As I keep telling people, water isn’t an infinite resource – if you consume it at a high enough rate, it will run out. This is what NASA warns is already happening in the Middle East, where due to overconsumption and bad water management, an amount of freshwater almost the size of the Dead Sea has been lost.
The study will be published by NASA in Water Resources Research, a journal of the American Geophysical Union; it examined gravimetric data over 7 years years from 2003 using a pair of gravity-measuring satellites which is part of NASA’s Gravity Recovery and Climate Experiment or GRACE. The study found that Turkey, Syria, Iraq and Iran along the Tigris and Euphrates river basins had lost 144 cubic kilometers of freshwater, the second most accelerated water deplition in the world – the first being India. The most damage was caused by numerous water pumps pumping the underground water to the surface. Loss of surface lakes and rivers also cut out a big chunk.
“This rate of water loss is among the largest liquid freshwater losses on the continents,” the authors wrote in the study, noting the declines were most obvious after a drought.
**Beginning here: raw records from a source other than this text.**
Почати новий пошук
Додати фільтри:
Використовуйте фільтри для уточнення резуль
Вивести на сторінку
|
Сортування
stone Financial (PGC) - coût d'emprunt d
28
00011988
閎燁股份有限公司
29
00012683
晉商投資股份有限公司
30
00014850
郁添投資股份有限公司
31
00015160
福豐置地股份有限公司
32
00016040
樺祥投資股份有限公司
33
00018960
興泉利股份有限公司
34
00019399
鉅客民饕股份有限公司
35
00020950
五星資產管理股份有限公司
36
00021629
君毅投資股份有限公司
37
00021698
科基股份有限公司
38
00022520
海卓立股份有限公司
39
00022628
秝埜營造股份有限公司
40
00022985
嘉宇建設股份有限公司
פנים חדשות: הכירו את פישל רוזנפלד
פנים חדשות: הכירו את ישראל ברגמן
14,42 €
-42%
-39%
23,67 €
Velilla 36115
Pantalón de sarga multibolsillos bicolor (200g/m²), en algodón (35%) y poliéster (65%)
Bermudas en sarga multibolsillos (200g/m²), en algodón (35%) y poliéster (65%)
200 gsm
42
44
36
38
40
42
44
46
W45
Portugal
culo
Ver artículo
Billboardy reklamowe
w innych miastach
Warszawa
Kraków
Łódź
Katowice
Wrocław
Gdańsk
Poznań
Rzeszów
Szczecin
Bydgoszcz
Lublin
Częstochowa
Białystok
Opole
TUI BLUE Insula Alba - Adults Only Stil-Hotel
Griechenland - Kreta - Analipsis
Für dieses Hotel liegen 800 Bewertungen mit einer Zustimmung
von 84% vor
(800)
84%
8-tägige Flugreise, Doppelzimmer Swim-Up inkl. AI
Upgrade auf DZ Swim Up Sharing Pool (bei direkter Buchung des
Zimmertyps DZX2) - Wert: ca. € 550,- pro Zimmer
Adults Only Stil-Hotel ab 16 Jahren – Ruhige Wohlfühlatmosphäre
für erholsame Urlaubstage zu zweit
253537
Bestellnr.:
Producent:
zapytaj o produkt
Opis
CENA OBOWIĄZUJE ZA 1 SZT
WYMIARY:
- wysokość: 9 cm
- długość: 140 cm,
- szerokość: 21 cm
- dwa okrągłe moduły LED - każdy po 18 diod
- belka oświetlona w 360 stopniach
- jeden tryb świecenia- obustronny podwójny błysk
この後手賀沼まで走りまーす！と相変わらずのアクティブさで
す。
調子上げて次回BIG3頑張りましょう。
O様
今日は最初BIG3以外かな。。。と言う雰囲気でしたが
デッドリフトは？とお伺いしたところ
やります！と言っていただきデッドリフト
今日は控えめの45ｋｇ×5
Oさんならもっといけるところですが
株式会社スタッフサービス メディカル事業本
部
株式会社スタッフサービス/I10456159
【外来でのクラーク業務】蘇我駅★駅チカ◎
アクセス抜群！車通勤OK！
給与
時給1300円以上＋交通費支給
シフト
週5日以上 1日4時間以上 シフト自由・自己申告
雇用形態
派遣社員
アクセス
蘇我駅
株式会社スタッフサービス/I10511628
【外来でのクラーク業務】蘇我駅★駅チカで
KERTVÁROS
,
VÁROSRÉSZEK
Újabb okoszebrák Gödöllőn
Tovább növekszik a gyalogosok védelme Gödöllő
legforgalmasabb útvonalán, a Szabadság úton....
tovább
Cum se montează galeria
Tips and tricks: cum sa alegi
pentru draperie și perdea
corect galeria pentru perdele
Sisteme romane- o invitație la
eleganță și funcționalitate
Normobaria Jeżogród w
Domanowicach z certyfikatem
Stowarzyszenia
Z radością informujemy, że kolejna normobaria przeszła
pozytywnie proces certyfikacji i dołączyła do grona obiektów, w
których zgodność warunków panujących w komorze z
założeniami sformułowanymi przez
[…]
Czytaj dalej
The study is yet another evidence of a closing global water crisis; in the Middle East, where demands have dramatically increased due to aridic conditions and war, the effects are of course much more severe. Some impoverished countries, like Yemen, blame the waste of the richer neighbors from the oil-rich Gulf – who have created bedazzling cities in the middle of the desert, at the expensive of massive quantities of water.
The thing is, the Middle East already has low water reserves; if this situation perpetuates, things will become dramatic – fast. With Turkey controlling the Tigris and Euphrates headwaters, as well as the reservoirs and infrastructure of Turkey’s Greater Anatolia Project, which dictates how much water flows downstream into Syria and Iraq, only a joint water management between these three countries can help things out. If things continue this way, with Turkey diverting more and more water for its own needs (mostly irrigation), tension will definitely rise.
“They just do not have that much water to begin with, and they’re in a part of the world that will be experiencing less rainfall with climate change,” Famiglietti said. “Those dry areas are getting dryer. They and everyone else in the world’s arid regions need to manage their available water resources as best they can.”
“That decline in stream flow put a lot of pressure on northern Iraq,” Kate Voss, lead author of the study and a water policy fellow with the University of California’s Center for Hydrological Modeling in Irvine, said. “Both the UN and anecdotal reports from area residents note that once stream flow declined, this northern region of Iraq had to switch to groundwater. In an already fragile social, economic and political environment, this did not help the situation.”